Instructions for the task
State, as a number alone, how many lines of the entries contain the word "linecap".

=== Extracted records ===

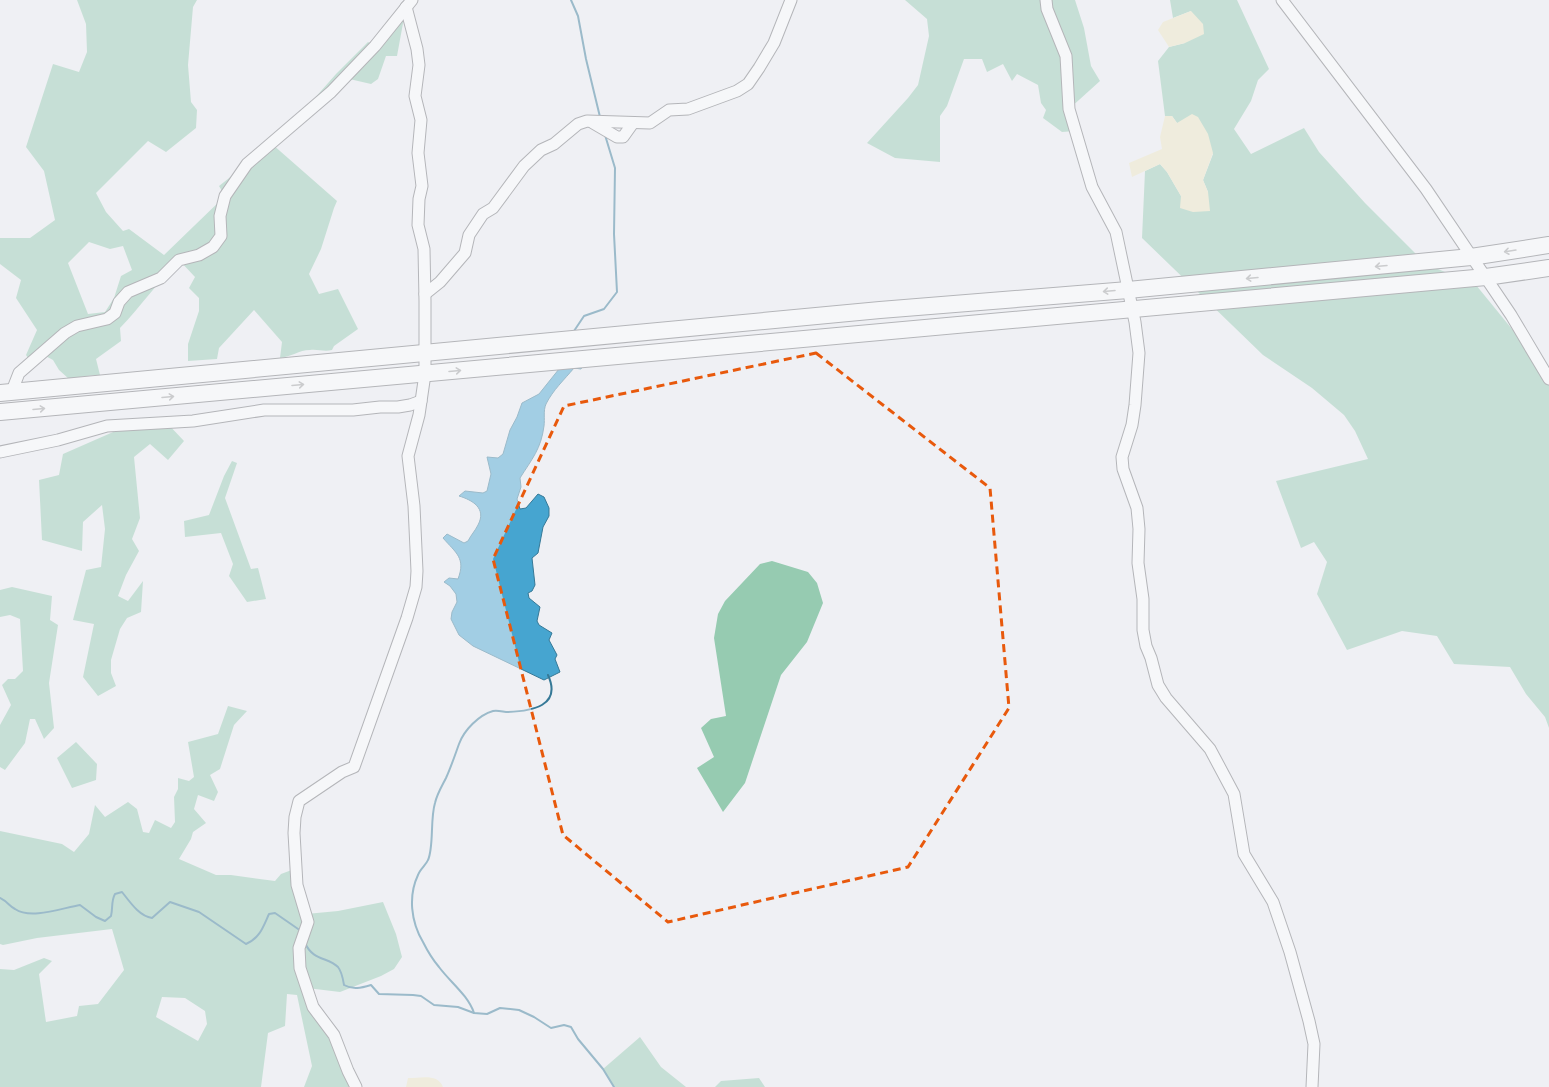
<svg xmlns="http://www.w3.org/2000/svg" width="1549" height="1087" font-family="'Titillium Web',sans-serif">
	<rect width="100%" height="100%" fill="#eff0f4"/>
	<g fill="#96cbb1" fill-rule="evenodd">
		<path d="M77,0H197L193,7L188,65L191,102L197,110L196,128L166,152L148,141L96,193L106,212L123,231L129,229L164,255L225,196L219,186L272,144L337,201L334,208L321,249L309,274L319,294L338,289L358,329L334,346L332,350C324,352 318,349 310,350C299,350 291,357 280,358L282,342L254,310L219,348L217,359L188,361V344L199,311V298L189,288L195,277L179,260C158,282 141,306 120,328L121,341L96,359L100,375L86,376L69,379L59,370L53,360L40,353L34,367L26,355L37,330L16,298L21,280L0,264V238H30L55,220L44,171L26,147L53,64L79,72L87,52L86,24ZM89,242L110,249L123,246L132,270L121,276L114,298L105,312L88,314L68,263Z"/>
		<path d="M905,0H1075L1084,28L1091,66L1100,81L1069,109L1075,131L1062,132L1043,118L1046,110L1041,103L1038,85L1017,74L1012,81L1003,64L987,72L982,59H964L947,106L940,116V162L895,158L867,143L908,98L918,85L929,36L927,19Z"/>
		<path d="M1170,0H1237L1269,69L1258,80L1251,101L1234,129L1251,154L1304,128L1319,152L1365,203L1426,264L1476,285L1538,361L1549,379V728L1545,717L1526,694L1510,667L1454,664L1437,636L1402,631L1347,650L1317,594L1327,562L1314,542L1301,548L1276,481L1368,459L1355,431L1344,415L1312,388L1263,355L1142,238L1145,171L1160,164L1167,172L1181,196L1208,192L1203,180L1213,154L1177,123L1172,116H1165L1158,61L1169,47L1185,43L1191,11L1173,18Z"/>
		<path d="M406,7L397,56H386L378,79L371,84L345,78L306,108L336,74L368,42L375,46Z"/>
		<path d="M141,420L166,422L184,441L168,460L150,444L134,457L140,518L132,539L139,551L126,575L118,596L128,601L143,581L141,612L127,618L120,629L111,660V673L116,686L98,696L83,677L94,624L73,620L86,570L101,567L105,529L102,505L83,522L82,551L42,540L39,480L59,475L63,454L120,429L133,430Z"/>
		<path d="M232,461L237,463L225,498L251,569L258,568L266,599L247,602L229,576L233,564L221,533L185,537L184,521L209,515L224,476Z"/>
		<path d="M772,561L808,572L817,583L823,603L807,642L781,675L745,783L723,812L697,768L714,757L701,728L711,719L726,716L714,638L718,614L725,601L760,564Z"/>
		<path d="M12,587L52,596L50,620L58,625L49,683L54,728L44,739L35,719H30L25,743L5,770L0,767V725L11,705L2,685L8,679H15L23,671L20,619L10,615L0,617V590Z"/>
		<path d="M228,706L247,711L234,725L220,769L210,775L218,792L214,801L198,795L194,809L206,823L193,832L191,839L179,859L216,875H231L275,881L281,874L297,868L306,914L338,911L383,902L396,934L402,957L394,969L381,976L340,992L307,988L356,1087H304L312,1066L297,995L287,994L285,1026L268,1033L261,1087H0V969L14,970L44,958L52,961L39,974L46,1022L77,1016L79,1006L98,1004L124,970L112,929L37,938L3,945L0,944V831L62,844L74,852L89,834L95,805L105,817L128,802L137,809L143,832L149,833L155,820L171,828L175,822L174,797L178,789V778L189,781L194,777L188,742L218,734ZM162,997L185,998L205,1011L207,1024L198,1041L156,1017Z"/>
		<path d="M76,742L97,764L96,780L72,788L57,758Z"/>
		<path d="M640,1037L661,1067L686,1087H614L603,1069Z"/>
		<path d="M759,1078L765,1087H715L721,1081Z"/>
	</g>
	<g fill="#f0e7c1">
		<path d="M1191,11L1203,24L1204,34L1185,43L1169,47L1158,30L1163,22Z"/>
		<path d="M1192,114L1198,117L1208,134L1213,153L1203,180L1208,192L1210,211L1193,212L1180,208L1181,196L1167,172L1160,164L1132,177L1129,163L1162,149L1160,137L1165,116H1172L1177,123Z"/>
		<path d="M408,1078C421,1078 438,1073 443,1087H406Z"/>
	</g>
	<path fill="#46a5d0" stroke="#367997" d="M585,362L581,369L574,368C564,380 553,390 546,404C543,411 545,419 544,426C541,449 532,459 520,478L521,487L517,499L520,509L526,508L538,494L544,497L549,508V516L543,527L538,553L532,558L535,585L532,591L528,593L529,598L540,607L537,621L539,625L552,633L549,640L557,655L555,659L560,672L544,680L473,646L459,635L451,619L452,612L457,602L456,594L450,586L444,582L449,578L458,579C466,558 456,553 443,538L447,534L464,543L468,541C471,535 475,531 478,525C487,508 472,500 459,496L465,491L483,493L487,491L491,474L487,457L498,458L503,454L510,430L517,417L522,403L539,394L563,364Z"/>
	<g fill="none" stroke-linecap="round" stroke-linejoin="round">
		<g stroke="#367997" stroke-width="2">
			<path d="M571,0L578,16L586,59L600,117"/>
			<path d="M574,331L584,316L604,309L617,292L614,234L615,168L605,135"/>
			<path d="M0,898C8,902 9,906 15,909C31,920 62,908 80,905L96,917L105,921L111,916C113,908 111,901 115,894L122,892C130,902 139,916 152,918L170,902L199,912L246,944C260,938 263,927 269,914L275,913L301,931"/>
			<path d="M305,943C313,961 328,957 338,967C342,972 343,979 344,985C353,990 361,988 371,985L379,994L413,995L421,996L434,1005L458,1007L474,1013L487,1014L500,1008L519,1010L534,1017L551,1028L564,1025L571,1027L578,1039L603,1069L614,1087"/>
			<path d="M474,1013C468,995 450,982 439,967C433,960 427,950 423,942C411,922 408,896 418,875C420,869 426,865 428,860C434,847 430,819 435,803C437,794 442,786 446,778C451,767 455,755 459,744C464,730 479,715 493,711C498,710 504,712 508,712C532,711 562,706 548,675"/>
		</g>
		<defs>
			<g id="minor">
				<path d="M1046,0L1047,9L1066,56L1069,109L1092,187L1116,232L1135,322L1139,353L1135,405L1132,425L1122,457L1123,469L1137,508L1139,529L1138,563L1143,599V630L1146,646L1151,658L1158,685L1166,698L1210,749L1234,794L1244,854L1273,902L1290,952L1309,1021L1314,1044L1312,1087"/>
				<path d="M1282,0L1426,189L1511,315L1549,379"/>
				<path d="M593,123L617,137H623L633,123"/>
				<path d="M425,294L440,282L465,253L469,235L483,214L493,208L524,166L541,150L554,144L578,124L587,121L650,123L669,110L688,109L737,91L748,84L759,68L774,43L791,0"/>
				<path d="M12,391L19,373L65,333L77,326L107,319L115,313L119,302L128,292L161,278L179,260L199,255L213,247L221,236L220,216L225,196L247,164L331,92L375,46L412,0"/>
				<path d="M0,452L58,440L107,426L193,421L264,410H353L380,407H398L410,405L421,401"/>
				<path d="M356,1087L348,1071L334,1035L313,1007L300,968L299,948L308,922L297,885L294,833L295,817L299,801L342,772L354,767L407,618L416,587L417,571L414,506L408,456L419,415L425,374V301L424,249L418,225L419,199L422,186L418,153L421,120L415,96L419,65L417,49L406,7"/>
			</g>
			<g id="highway">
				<path d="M0,393L880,310L1128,290L1471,257L1549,245"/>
				<path d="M0,412L1486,277L1549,268"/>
			</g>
		</defs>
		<use href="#minor" stroke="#6e6e72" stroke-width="13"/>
		<use href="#highway" stroke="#6e6e72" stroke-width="18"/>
		<use href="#minor" stroke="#fff" stroke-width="11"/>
		<use href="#highway" stroke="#fff" stroke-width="16"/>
	</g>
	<defs><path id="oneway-shaft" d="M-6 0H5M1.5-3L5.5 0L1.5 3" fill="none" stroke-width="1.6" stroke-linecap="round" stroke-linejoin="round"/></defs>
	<g stroke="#a0a0a0">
		<use href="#oneway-shaft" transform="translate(1510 251) rotate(171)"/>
		<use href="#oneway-shaft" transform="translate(1381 266) rotate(175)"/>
		<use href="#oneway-shaft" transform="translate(1252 278) rotate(175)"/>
		<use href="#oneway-shaft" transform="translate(1109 291) rotate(175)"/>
		<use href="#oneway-shaft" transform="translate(455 371) rotate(-5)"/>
		<use href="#oneway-shaft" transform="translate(298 385) rotate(-5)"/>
		<use href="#oneway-shaft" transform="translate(168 397) rotate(-5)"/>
		<use href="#oneway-shaft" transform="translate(39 409) rotate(-5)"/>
	</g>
	<path d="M0 0H1549V1087H0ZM816,353L990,488L1009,708L908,867L668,922L563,835L493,559L564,406Z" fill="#eff0f4" fill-opacity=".55" fill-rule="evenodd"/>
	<path fill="none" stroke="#e8590c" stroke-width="3" stroke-dasharray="8 5" stroke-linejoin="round" d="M816,353L990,488L1009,708L908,867L668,922L563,835L493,559L564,406Z"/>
</svg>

===

Solution for this task
2